If they are continuation questions about the same situation then posting them here would be OK. If it is a new set up then a new thread would be more appropriate. Just my opinion, of course.

Post away and let us see what you have.

 

[Aurelius120]

If they are continuation questions about the same situation then posting them here would be OK. If it is a new set up then a new thread would be more appropriate. Just my opinion, of course.

Post away and let us see what you have.

Since the block is constrained to move in the slot, (and like you said the Coriolis Force didn't affect its movement) I was expecting an equation of SHM. $$\dfrac{d^2r}{dt^2}=k\omega^2r$$ where k is constant of proportionality.
I was expecting one of the trigonometric options.

But the option C is marked correct.

 

[jbriggs444]

Since the block is constrained to move in the slot, (and like you said the Coriolis Force didn't affect its movement) I was expecting an equation of SHM.

The net force in the rotating frame is always radially outward. The outward force increases as the outward position increases.

That is not negative feedback. That is positive feedback. You should expect runaway behavior.

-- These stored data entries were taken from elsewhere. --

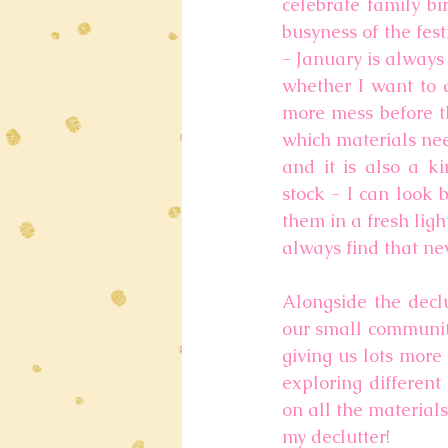
celebrate family bi
busyness of the fes
- January is always
whether I want to d
more mess before thi
which materials need
and it is also a ki
stock - I can look 
them in a fresh ligh
always find that new
Alongside the declu
our small community
giving us lots more
exploring different
on all the material
my declutter!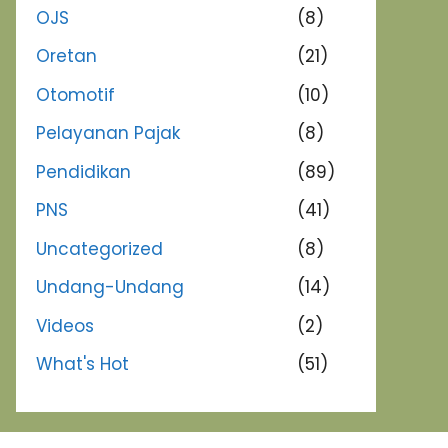
OJS
(8)
Oretan
(21)
Otomotif
(10)
Pelayanan Pajak
(8)
Pendidikan
(89)
PNS
(41)
Uncategorized
(8)
Undang-Undang
(14)
Videos
(2)
What's Hot
(51)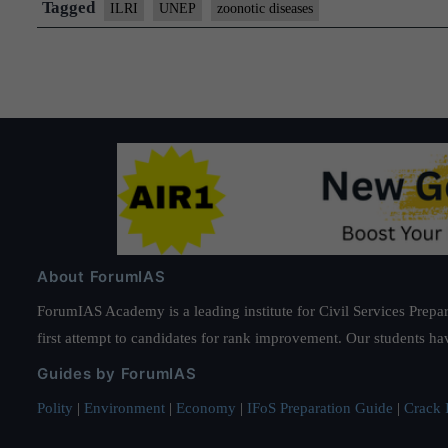
environmental
Tagged
ILRI
UNEP
zoonotic diseases
health
to
prevent
the
next
pandemic
–
UN
Report
About ForumIAS
ForumIAS Academy is a leading institute for Civil Services Prepar
first attempt to candidates for rank improvement. Our students ha
Guides by ForumIAS
Polity
|
Environment
|
Economy
|
IFoS Preparation Guide
|
Crack I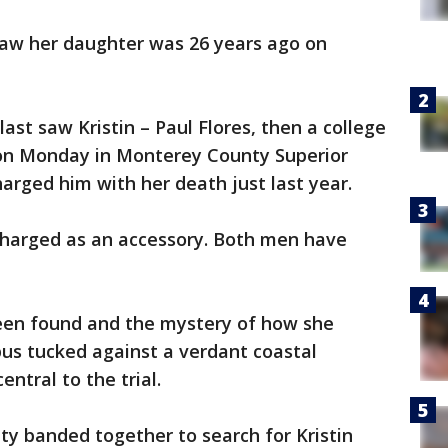
 saw her daughter was 26 years ago on
ast saw Kristin – Paul Flores, then a college
 on Monday in Monterey County Superior
harged him with her death just last year.
 charged as an accessory. Both men have
been found and the mystery of how she
us tucked against a verdant coastal
entral to the trial.
y banded together to search for Kristin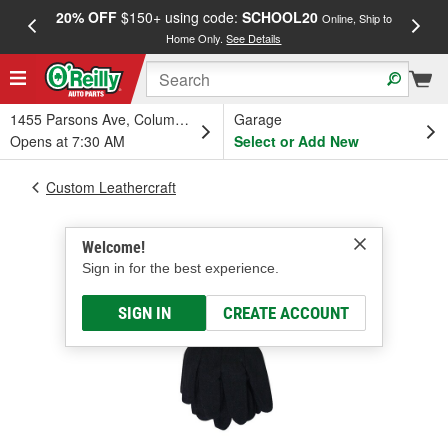
20% OFF
$150+ using code:
SCHOOL20
FREE
Online, Ship to
Home Only.
See Details
a
1455 Parsons Ave, Columbus, OH
Garage
Opens at 7:30 AM
Select or Add New
Custom Leathercraft
Welcome!
Sign in for the best experience.
SIGN IN
CREATE ACCOUNT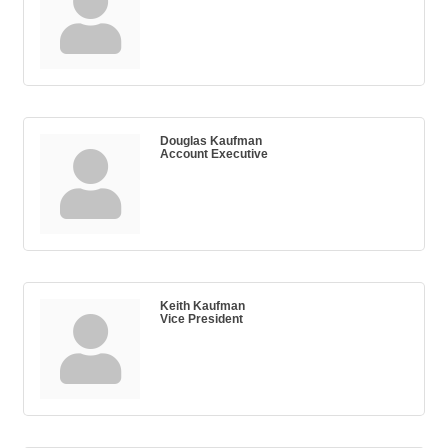
Douglas Kaufman
Account Executive
Keith Kaufman
Vice President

It is almost the same second order differential equation as for simple harmonic motion. But a sign is reversed.

$$\dfrac{d^2r}{dt^2}=k\omega^2r$$ where k is constant of proportionality.
I was expecting one of the trigonometric options.

But the option C is marked correct.

A second order linear homogeneous differential equation like this one will have a characteristic equation that is a quadratic. If it has two real solutions, you get two exponentials as solutions to the original equation. If it has two complex solutions, you get trig functions as solutions. Complex exponentials such as $e^{i\theta}$ and trig functions are intimately related.

If the middle coefficient in the characteristic quadratic is zero (as in this case), it is the difference between solving $x^2 = 1$ (and getting two real roots) and solving $x^2 = -1$ (and getting two imaginary roots).

You have been exposed to solving linear homogeneous differential equations by finding roots of their associated characteristic polynomials, I hope?